11. In Government Insurance Office of New South Wales v. R. J. Green & Lloyd Pvt. Limited, 1967 Acc CJ 329 the High Court of Australia has held that when a workman is injured while placing the load on the stationary truck, the injury has to be held to have been caused by the use of the vehicle. It was further held that the term 'use' did not necessarily mean that the truck should be in motion. It was held by the Court that there is no valid reason to restrict the phrase 'the use of motor vehicle' to mean injury resulting from the movement of the vehicle or from the operation of some part of its mechanism. The only limitation upon its generality was that the injury must be in some way a consequence of the use of the vehicle as a motor vehicle. Any use that was not utterly foreign to its character as a motor vehicle was covered by the words.

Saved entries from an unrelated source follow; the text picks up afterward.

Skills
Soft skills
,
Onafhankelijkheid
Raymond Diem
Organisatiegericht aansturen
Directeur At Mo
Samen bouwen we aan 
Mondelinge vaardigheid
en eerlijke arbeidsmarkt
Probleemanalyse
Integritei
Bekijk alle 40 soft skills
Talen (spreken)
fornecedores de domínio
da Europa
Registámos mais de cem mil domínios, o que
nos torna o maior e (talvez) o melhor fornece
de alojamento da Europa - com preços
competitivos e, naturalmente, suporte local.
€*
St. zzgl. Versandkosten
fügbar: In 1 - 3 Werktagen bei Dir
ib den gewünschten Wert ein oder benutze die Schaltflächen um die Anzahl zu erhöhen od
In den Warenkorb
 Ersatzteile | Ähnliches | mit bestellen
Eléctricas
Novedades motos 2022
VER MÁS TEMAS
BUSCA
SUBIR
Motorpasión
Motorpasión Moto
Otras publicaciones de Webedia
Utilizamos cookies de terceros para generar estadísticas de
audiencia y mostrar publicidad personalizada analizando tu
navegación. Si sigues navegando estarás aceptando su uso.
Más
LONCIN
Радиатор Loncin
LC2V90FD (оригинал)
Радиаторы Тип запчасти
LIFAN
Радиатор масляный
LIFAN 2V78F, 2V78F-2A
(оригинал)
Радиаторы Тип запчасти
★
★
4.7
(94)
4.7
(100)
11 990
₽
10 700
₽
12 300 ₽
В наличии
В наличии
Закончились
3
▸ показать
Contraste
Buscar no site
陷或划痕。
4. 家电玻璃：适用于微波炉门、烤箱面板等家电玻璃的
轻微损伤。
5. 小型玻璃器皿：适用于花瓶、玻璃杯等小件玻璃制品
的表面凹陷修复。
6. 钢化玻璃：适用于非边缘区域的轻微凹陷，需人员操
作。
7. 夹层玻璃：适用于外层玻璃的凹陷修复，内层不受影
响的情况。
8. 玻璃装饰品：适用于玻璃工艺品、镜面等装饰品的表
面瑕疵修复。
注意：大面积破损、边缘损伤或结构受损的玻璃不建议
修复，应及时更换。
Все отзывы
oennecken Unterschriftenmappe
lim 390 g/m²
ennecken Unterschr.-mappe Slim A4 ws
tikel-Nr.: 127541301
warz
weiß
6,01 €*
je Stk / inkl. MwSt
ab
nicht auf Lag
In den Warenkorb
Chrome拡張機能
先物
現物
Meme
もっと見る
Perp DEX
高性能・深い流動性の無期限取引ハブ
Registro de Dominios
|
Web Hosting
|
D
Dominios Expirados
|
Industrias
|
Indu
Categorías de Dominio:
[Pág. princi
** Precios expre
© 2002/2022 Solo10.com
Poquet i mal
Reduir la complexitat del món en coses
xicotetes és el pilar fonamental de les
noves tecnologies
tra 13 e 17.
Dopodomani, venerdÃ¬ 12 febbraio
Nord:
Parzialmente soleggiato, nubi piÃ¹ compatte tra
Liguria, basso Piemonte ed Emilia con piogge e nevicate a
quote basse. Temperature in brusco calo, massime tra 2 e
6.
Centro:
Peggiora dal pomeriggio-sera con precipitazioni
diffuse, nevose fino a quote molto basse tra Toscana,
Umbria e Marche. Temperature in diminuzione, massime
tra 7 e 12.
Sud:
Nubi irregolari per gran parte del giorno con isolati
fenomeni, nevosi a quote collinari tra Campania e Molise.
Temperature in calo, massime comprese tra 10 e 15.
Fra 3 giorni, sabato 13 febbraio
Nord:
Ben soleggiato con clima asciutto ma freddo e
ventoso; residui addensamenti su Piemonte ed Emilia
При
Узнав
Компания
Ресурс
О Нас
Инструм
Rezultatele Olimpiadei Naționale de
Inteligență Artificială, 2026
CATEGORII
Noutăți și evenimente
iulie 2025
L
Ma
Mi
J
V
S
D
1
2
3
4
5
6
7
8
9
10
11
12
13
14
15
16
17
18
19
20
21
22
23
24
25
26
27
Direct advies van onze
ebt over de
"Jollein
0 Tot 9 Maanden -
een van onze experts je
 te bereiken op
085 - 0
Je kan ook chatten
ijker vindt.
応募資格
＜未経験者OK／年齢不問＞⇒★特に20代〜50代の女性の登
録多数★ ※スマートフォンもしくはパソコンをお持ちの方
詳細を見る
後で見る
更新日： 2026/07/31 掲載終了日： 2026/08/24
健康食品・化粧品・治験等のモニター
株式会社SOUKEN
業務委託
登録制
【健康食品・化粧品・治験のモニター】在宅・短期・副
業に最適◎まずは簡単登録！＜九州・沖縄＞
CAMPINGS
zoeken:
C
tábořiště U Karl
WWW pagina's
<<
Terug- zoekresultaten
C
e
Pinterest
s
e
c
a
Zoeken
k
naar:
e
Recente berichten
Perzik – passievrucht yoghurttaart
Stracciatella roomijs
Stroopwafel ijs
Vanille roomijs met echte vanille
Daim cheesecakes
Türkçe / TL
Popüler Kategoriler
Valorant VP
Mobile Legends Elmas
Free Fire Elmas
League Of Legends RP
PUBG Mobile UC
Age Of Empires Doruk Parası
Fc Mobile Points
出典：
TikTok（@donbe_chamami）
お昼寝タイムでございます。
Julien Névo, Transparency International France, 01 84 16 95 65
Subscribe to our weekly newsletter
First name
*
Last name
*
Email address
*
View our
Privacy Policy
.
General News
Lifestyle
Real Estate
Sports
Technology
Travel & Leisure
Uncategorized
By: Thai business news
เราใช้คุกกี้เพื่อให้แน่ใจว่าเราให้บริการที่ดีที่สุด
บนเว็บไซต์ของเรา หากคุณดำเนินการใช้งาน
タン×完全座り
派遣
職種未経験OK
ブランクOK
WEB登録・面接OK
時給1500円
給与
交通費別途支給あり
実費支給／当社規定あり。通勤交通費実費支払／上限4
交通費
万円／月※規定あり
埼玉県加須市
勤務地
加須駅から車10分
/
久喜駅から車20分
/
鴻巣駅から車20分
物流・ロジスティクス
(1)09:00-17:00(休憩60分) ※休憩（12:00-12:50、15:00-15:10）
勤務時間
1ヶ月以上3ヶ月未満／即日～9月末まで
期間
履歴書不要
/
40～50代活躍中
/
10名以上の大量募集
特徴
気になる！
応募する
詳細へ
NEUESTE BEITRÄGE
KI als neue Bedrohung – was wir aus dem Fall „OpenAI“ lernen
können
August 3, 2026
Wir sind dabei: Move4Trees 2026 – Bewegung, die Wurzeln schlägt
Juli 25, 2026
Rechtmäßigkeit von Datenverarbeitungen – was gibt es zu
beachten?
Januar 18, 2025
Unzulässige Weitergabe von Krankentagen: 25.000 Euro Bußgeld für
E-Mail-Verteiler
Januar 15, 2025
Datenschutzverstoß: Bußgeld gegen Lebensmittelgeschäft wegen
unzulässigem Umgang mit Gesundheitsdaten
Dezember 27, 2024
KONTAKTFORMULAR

12. Now, in the instant case it has not been brought on record or has been pleaded by anyone that at the time of the accident the vehicle was not in a fit condition and being incapable of mechanical propulsion. Therefore, it has to be held that the vehicle at the time of at the accident was capable of mechanical population. It was in the workshop, only for some welding work and, therefore, in view of the definition of 'motor vehicle' given in Section 2(18) of the Motor Vehicles Act, 1939 it was a 'motor vehicle' parked on the road for welding work. Now the welding work was also incidental to the use of the vehicle. According to Section 81 of the Motor Vehicles Act there is a clear prohibition for causing or allowing the vehicle to remain at rest on any road in such a position or in such a condition or in such circumstances as to cause or to be likely to cause danger, obstruction or undue inconvenience to other users of the road. From the facts of this case it cannot be denied that the accident vehicle was parked partially on the road in such a position where it was likely to cause danger to the users of the road and, therefore, the parking was in contravension of Section 81 of the Motor Vehicles Act 1939 and it is also not in dispute that while so parked on the road the diesel tank of the vehicle caught fire and burst due to the welding. As such there can be no hestitation in holding that the accident took place because of the use of the vehicle. Therefore, I hold that the deceased Radhakishan had received injuries as a result of the use of the accident vehicle and, therefore, the lower Tribunal has rightly held that it had jurisdiction to entertain the claim petition. Consequently this contention of the learned counsel for the appellant is also without any force.

13. As regards the cross-objection, the learned lower Tribunal has already taken a reasonable view or rather a view favourable to the claimants. Therefore, in view of the fact that the age of Radhakishan has been assessed at 60 years and despite the non-production of the record of the Mills where he was alleged to have been serving, the Court has assessed the compensation holding the life expectancy of the deceased up to 70 years, in my opinion, the award of compensation is proper and does not require any interference.

14. In view of the aforesaid both the appeal and the cross-objection have no force. They are accordingly dismissed with costs. The appellant shall bear his own cost and shall pay the cost of the respondents. Counsel's fee taxed at Rs. 250/-.